Ottawa’s response to the attacks on Egypt was one of shock. In public the government was moderate, merely expressing “regret” that Britain and France “felt it necessary to intervene with force on their own responsibility”. But in private the line was much tougher.
p. 194 “ But what could be done? The Cabinet discussed the idea of a U.N. police force for Suez, and when foreign minister Lester Pearson left for New York on November 1 he took with him the idea of transforming the Anglo-French invaders into such a force. But the temper of the General Assembly made this out of the question. In the early hours of November 2, the assembly passed a resolution calling for a ceasefire and the withdrawal of troops.

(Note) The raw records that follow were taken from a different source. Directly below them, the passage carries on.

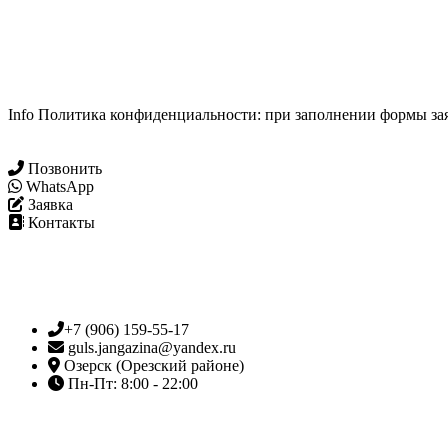
Info Политика конфиденциальности: при заполнении формы зая
Позвонить
WhatsApp
Заявка
Контакты
+7 (906) 159-55-17
guls.jangazina@yandex.ru
Озерск (Орезский районе)
Пн-Пт: 8:00 - 22:00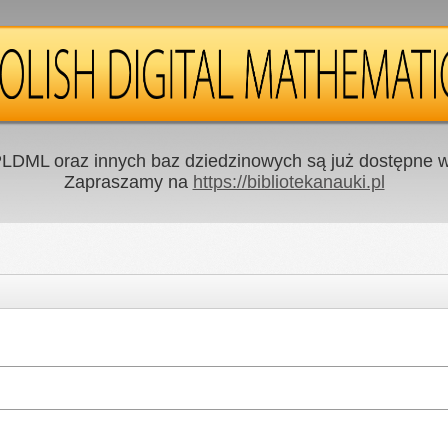
LDML oraz innych baz dziedzinowych są już dostępne w 
Zapraszamy na
https://bibliotekanauki.pl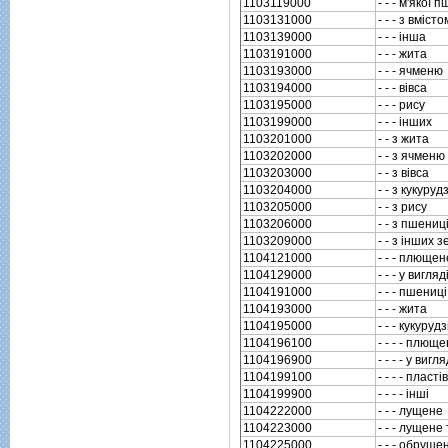
1103119000
- - - м'якої
1103131000
- - - з вмiс
1103139000
- - - iнша
1103191000
- - - жита
1103193000
- - - ячменю
1103194000
- - - вiвса
1103195000
- - - рису
1103199000
- - - iнших
1103201000
- - з жита
1103202000
- - з ячменю
1103203000
- - з вiвса
1103204000
- - з кукуруд
1103205000
- - з рису
1103206000
- - з пшениц
1103209000
- - з iнших 
1104121000
- - - плющен
1104129000
- - - у вигля
1104191000
- - - пшеницi
1104193000
- - - жита
1104195000
- - - кукуруд
1104196100
- - - - плющ
1104196900
- - - - у вигл
1104199100
- - - - пластi
1104199900
- - - - iншi
1104222000
- - - лущене
1104223000
- - - лущене
1104225000
- - - обруше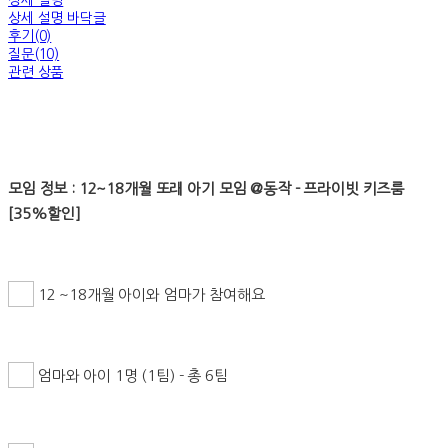
상세 설명
상세 설명 바닥글
후기(0)
질문(10)
관련 상품
모임 정보 : 12~18개월 또래 아기 모임 @동작 - 프라이빗 키즈룸
[35%할인]
12 ~18개월 아이와 엄마가 참여해요
엄마와 아이 1명 (1팀) - 총 6팀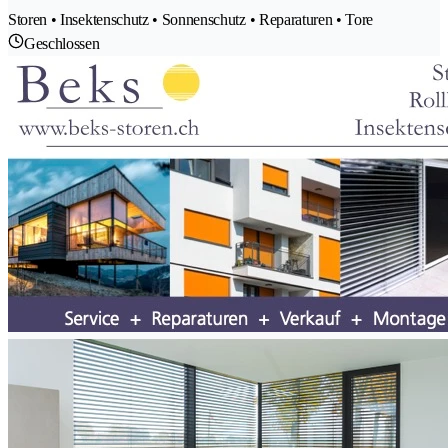
Storen • Insektenschutz • Sonnenschutz • Reparaturen • Tore
Geschlossen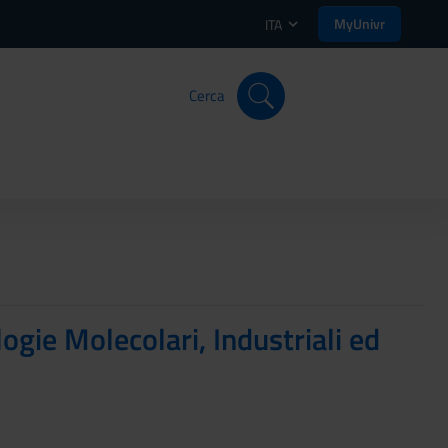
MyUnivr
ITA
Cerca
ogie Molecolari, Industriali ed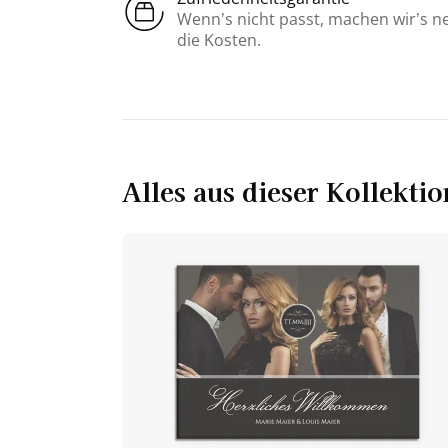
Wenn’s nicht passt, machen wir’s n
die Kosten.
Alles aus dieser Kollektio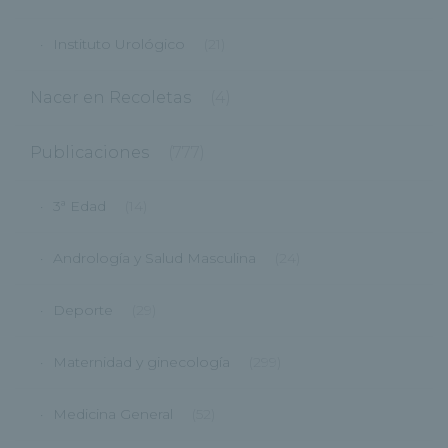
Instituto Urológico
(21)
Nacer en Recoletas
(4)
Publicaciones
(777)
3ª Edad
(14)
Andrología y Salud Masculina
(24)
Deporte
(29)
Maternidad y ginecología
(299)
Medicina General
(52)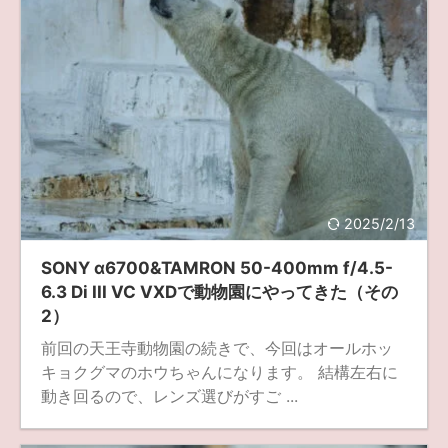
2025/2/13
SONY α6700&TAMRON 50-400mm f/4.5-
6.3 Di III VC VXDで動物園にやってきた（その
2）
前回の天王寺動物園の続きで、今回はオールホッ
キョクグマのホウちゃんになります。 結構左右に
動き回るので、レンズ選びがすご ...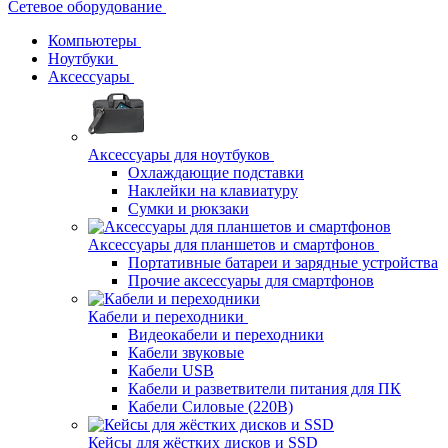
Сетевое оборудование
Компьютеры
Ноутбуки
Аксессуары
Аксессуары для ноутбуков
Охлаждающие подставки
Наклейки на клавиатуру
Сумки и рюкзаки
Аксессуары для планшетов и смартфонов
Портативные батареи и зарядные устройства
Прочие аксессуары для смартфонов
Кабели и переходники
Видеокабели и переходники
Кабели звуковые
Кабели USB
Кабели и разветвители питания для ПК
Кабели Силовые (220В)
Кейсы для жёстких дисков и SSD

Canada abstained on the resolution, and when Pearson took the podium to explain his country’s vote he advanced the idea that was to win him the Nobel Peace Prize – the idea of a large U.N. army made up of national contingents. This was very different from the original post-war plan for a cadre of U.N. generals deploying international armies, which had proved unworkable.
p. 196 “ How would troops get to the Middle East? What would they eat and how would food reach them? How could they communicate with New York and their home countries? What facilities were needed for transport, for supply, for maintenance? Could the US be asked to assist in getting UNEF under way? No one had answers, but the Canadians stood out because of their experience: they were accustomed to sending troops abroad, they had unusually balanced forces, and they were scrupulous in their administration and staff work. Thus they were taken seriously when they suggested and UNEF should be a buffer force, large enough to be noticed but not one that could intervene militarily; that the U.S. should be asked to help with stores from its large stockpiles in the area; that the headquarters and support units for all contingents should be consolidated and should function in English.